No effect of simvastatin on the liver expression of HMGCR or LDLR. A Representative images and immunoblot quantification of HMGCR and LDLR in the livers of Chow-fed, WT and Dysf mice treated with either vehicle or simvastatin. Two-way ANOVA with Sidak’s post hoc tests were used for direct mean comparisons; no significance. B Representative images and immunoblot quantification of HMGCR and LDLR in the livers of Chow-fed, WT, and Dysf mice treated with either vehicle or simvastatin. Two-way ANOVA with Sidak’s post hoc tests were used for direct mean comparisons; no significance. HMGCR and LDLR were standardized to the loading control GAPDH. Y-axes represent arbitrary units (AU). Full blots were imaged separately and thus have differing exposures. A common sample was loading onto each gel to normalize for detection efficiencies across membranes. Mean ± SEM. N = 3 for each cohort

Simvastatin treatment had no effect on mTORC1 or AMPK pathway activation in muscle lysates

mTORC1 signalling is a key regulator of protein synthesis in skeletal muscle. The activation of mTORC1, either downstream of AKT or directly by nutrients, can promote protein synthesis by phosphorylating two major targets: S6K1 and 4E-BP1, which can also be assessed downstream by rpS6(Ser235/236) expression [27]. Since simvastatin has been shown to inhibit the phosphorylation of rpS6 (Ser235/236; p-rpS6) and mTORC1 signalling in skeletal muscle and contribute to statin-induced myopathy [28], we therefore measured rates of p-rpS6 activation in skeletal muscle lysates of WT and Dysf-null mice treated with simvastatin. Western blot analysis demonstrated that simvastatin had no effect on levels of p-rpS6(Ser235/236) levels when standardized to total rpS6 (t-rpS6) (Supp. Fig. 4A and B). Levels of total rpS6 levels (t-rpS6) standardized to GAPDH in Dysf-null tissues were also unaffected by simvastatin treatment, despite displaying increased t-rpS6 protein standardized to GAPDH when compared to WT muscle (Supp. Fig. 4A and B). While AMPK phosphorylation is an inhibitory regulator of the mTORC1 pathway [29], in other tissues (e.g., liver), the phosphorylation of AMPKα(Thr172) can also directly downregulate HMGCR activity and thus inhibit intracellular rates of cholesterol synthesis [30], although it should be noted that studies describing AMPK-mediated inhibition of cholesterol synthesis are limited. Similarly to mTORC1 activation, levels of p-AMPKα(Thr172) standardized to t-AMPKα were not significantly affected by simvastatin treatment in WT and Dysf-null mice fed either a chow or HFD (Supp.

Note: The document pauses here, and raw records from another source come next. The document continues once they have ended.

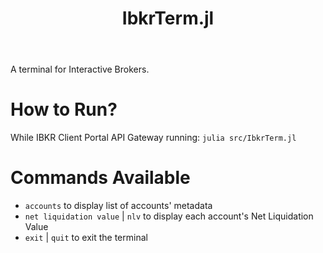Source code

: #+title: IbkrTerm.jl

A terminal for Interactive Brokers.

* How to Run?
While IBKR Client Portal API Gateway running: =julia src/IbkrTerm.jl=

* Commands Available
- =accounts= to display list of accounts' metadata
- =net liquidation value= | =nlv= to display each account's Net Liquidation Value
- =exit= | =quit= to exit the terminal

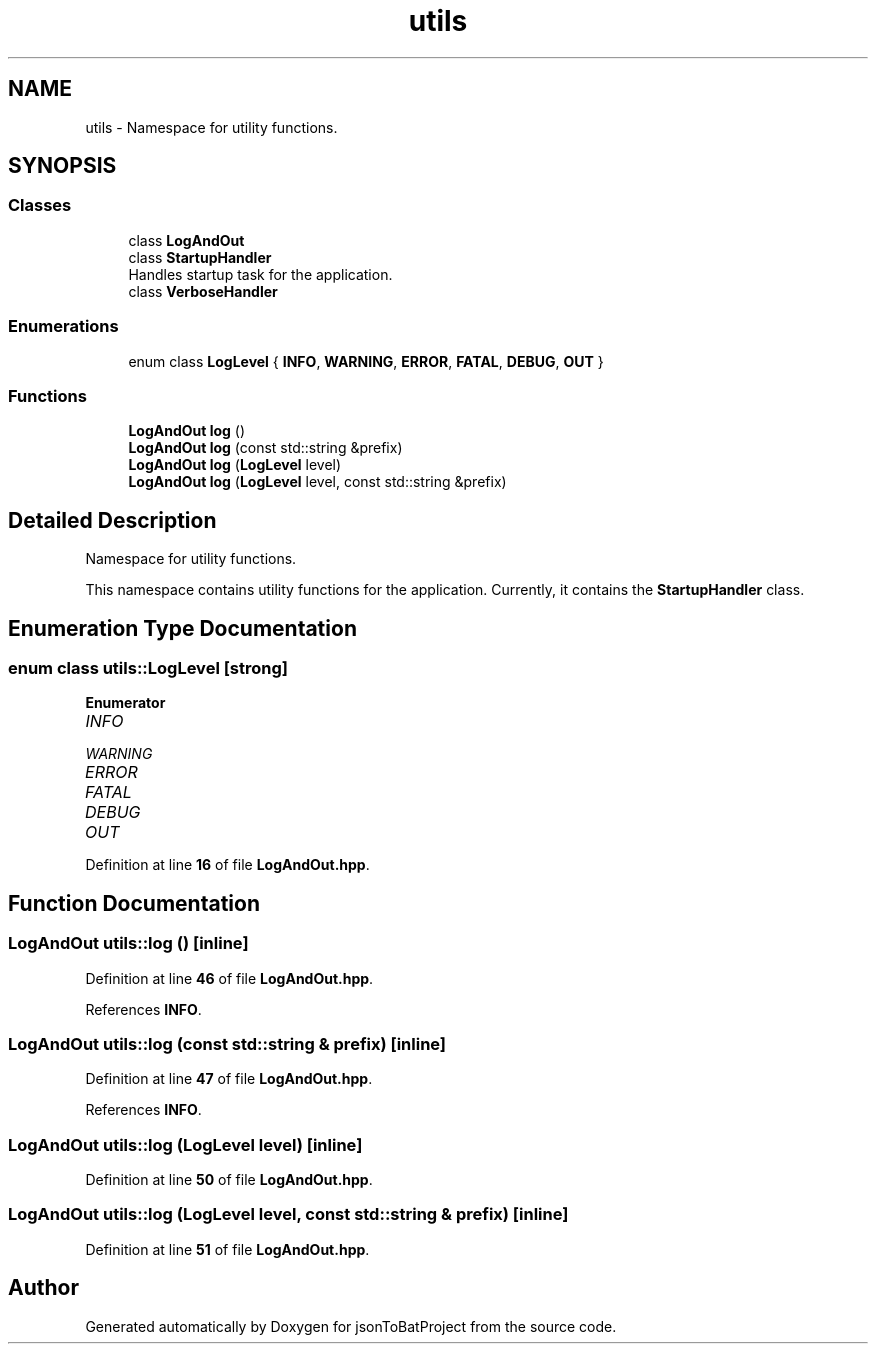 .TH "utils" 3 "Thu Feb 29 2024 12:13:30" "Version 0.2.0" "jsonToBatProject" \" -*- nroff -*-
.ad l
.nh
.SH NAME
utils \- Namespace for utility functions\&.  

.SH SYNOPSIS
.br
.PP
.SS "Classes"

.in +1c
.ti -1c
.RI "class \fBLogAndOut\fP"
.br
.ti -1c
.RI "class \fBStartupHandler\fP"
.br
.RI "Handles startup task for the application\&. "
.ti -1c
.RI "class \fBVerboseHandler\fP"
.br
.in -1c
.SS "Enumerations"

.in +1c
.ti -1c
.RI "enum class \fBLogLevel\fP { \fBINFO\fP, \fBWARNING\fP, \fBERROR\fP, \fBFATAL\fP, \fBDEBUG\fP, \fBOUT\fP }"
.br
.in -1c
.SS "Functions"

.in +1c
.ti -1c
.RI "\fBLogAndOut\fP \fBlog\fP ()"
.br
.ti -1c
.RI "\fBLogAndOut\fP \fBlog\fP (const std::string &prefix)"
.br
.ti -1c
.RI "\fBLogAndOut\fP \fBlog\fP (\fBLogLevel\fP level)"
.br
.ti -1c
.RI "\fBLogAndOut\fP \fBlog\fP (\fBLogLevel\fP level, const std::string &prefix)"
.br
.in -1c
.SH "Detailed Description"
.PP 
Namespace for utility functions\&. 

This namespace contains utility functions for the application\&. Currently, it contains the \fBStartupHandler\fP class\&. 
.SH "Enumeration Type Documentation"
.PP 
.SS "enum class \fButils::LogLevel\fP\fC [strong]\fP"

.PP
\fBEnumerator\fP
.in +1c
.TP
\fB\fIINFO \fP\fP
.TP
\fB\fIWARNING \fP\fP
.TP
\fB\fIERROR \fP\fP
.TP
\fB\fIFATAL \fP\fP
.TP
\fB\fIDEBUG \fP\fP
.TP
\fB\fIOUT \fP\fP
.PP
Definition at line \fB16\fP of file \fBLogAndOut\&.hpp\fP\&.
.SH "Function Documentation"
.PP 
.SS "\fBLogAndOut\fP utils::log ()\fC [inline]\fP"

.PP
Definition at line \fB46\fP of file \fBLogAndOut\&.hpp\fP\&.
.PP
References \fBINFO\fP\&.
.SS "\fBLogAndOut\fP utils::log (const std::string & prefix)\fC [inline]\fP"

.PP
Definition at line \fB47\fP of file \fBLogAndOut\&.hpp\fP\&.
.PP
References \fBINFO\fP\&.
.SS "\fBLogAndOut\fP utils::log (\fBLogLevel\fP level)\fC [inline]\fP"

.PP
Definition at line \fB50\fP of file \fBLogAndOut\&.hpp\fP\&.
.SS "\fBLogAndOut\fP utils::log (\fBLogLevel\fP level, const std::string & prefix)\fC [inline]\fP"

.PP
Definition at line \fB51\fP of file \fBLogAndOut\&.hpp\fP\&.
.SH "Author"
.PP 
Generated automatically by Doxygen for jsonToBatProject from the source code\&.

Fig. 4A and C). While total amounts of AMPKα standardized to the loading control GAPDH were significantly elevated in both chow and HFD-fed Dysf-null muscles compared to WT (by 113% and 200%, respectively), expression levels were not sufficient to antagonize intramuscular cholesterol synthesis (nor affect mTORC1 basal activation) (Supp. Fig. 4A and C). Furthermore, levels of t-AMPKα were not affected by simvastatin treatment (Supp. Fig. 4A and C).